== Text block ==
I saw it – I loved it – I wanted to take a picture of it. The mesh strap, the carbon fiber background, the small pops of color on this Skagen Watch… Yeah, let’s do this.
First, let’s talk set-up. I really wanted to go minimal on this one. 1 light, no special equipment, kitchen table, etc. A full equipment list is below, but in short – A boom arm on a light stand, a speed light and soft box, a camera and lens and a small reflector, all set around my dining room table. The watch was gaff taped to the arm, hanging, and the softbox was high and left of camera.
One of the big tricks with shooting this close up is that even at smaller apertures you still need to focus stack – a technique for another post. Since I planned to take as much care with this as I would any other commercial image, I wanted to keep every portion of the watch in tack-sharp focus. Focus stacking is the way!

== Exercise data ==
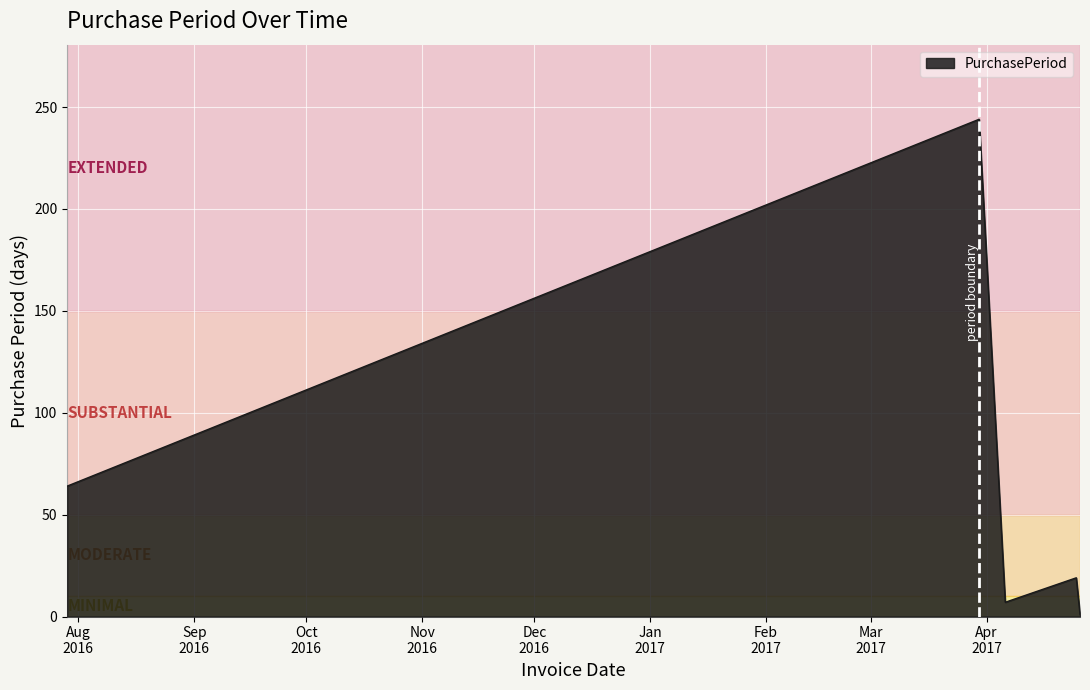

What is the difference between the maximum and second lowest values?

237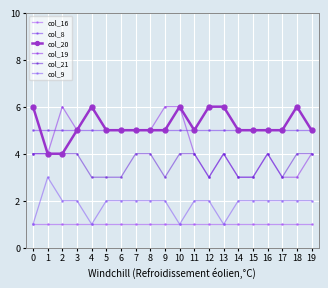

How many data points does each series have?

20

== Required action 1 ==
Answer these questions from the watch photography text:
(a) How was the watch held in place for the shoot?
(b) Where was the softbox positioned?
(c) What technique does the text say is still needed at smaller apertures when shooting this close up?
== Required action 2 ==
Write out the part of the watch photography text starting at "First, let’s talk" and ending at "is the way!".
== Required action 3 ==
According to the watch photography text, why did the photographer decide to focus stack?

== Answer 1 ==
(a) It was gaff taped to the boom arm and left hanging.
(b) High and left of camera.
(c) Focus stacking.

== Answer 2 ==
First, let’s talk set-up. I really wanted to go minimal on this one. 1 light, no special equipment, kitchen table, etc. A full equipment list is below, but in short – A boom arm on a light stand, a speed light and soft box, a camera and lens and a small reflector, all set around my dining room table. The watch was gaff taped to the arm, hanging, and the softbox was high and left of camera.
One of the big tricks with shooting this close up is that even at smaller apertures you still need to focus stack – a technique for another post. Since I planned to take as much care with this as I would any other commercial image, I wanted to keep every portion of the watch in tack-sharp focus. Focus stacking is the way!

== Answer 3 ==
Shooting this close up means focus stacking is needed even at smaller apertures. The photographer planned to take as much care as with any other commercial image and wanted every portion of the watch in tack-sharp focus.